STATED GOAL:
Please repeat the data below word for word, from the line containing "state / province: Utah" through the last line of the data, inclusive.
* start INPUT MATERIAL *
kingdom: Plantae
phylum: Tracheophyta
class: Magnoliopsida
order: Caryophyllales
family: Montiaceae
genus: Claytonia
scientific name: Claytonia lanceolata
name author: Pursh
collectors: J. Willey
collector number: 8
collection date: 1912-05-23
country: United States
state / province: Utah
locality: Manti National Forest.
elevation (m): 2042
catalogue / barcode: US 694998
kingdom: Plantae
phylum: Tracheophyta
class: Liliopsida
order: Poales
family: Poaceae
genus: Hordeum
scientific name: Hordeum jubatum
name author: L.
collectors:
* end INPUT MATERIAL *
WRITTEN ANSWER:
state / province: Utah
locality: Manti National Forest.
elevation (m): 2042
catalogue / barcode: US 694998
kingdom: Plantae
phylum: Tracheophyta
class: Liliopsida
order: Poales
family: Poaceae
genus: Hordeum
scientific name: Hordeum jubatum
name author: L.
collectors:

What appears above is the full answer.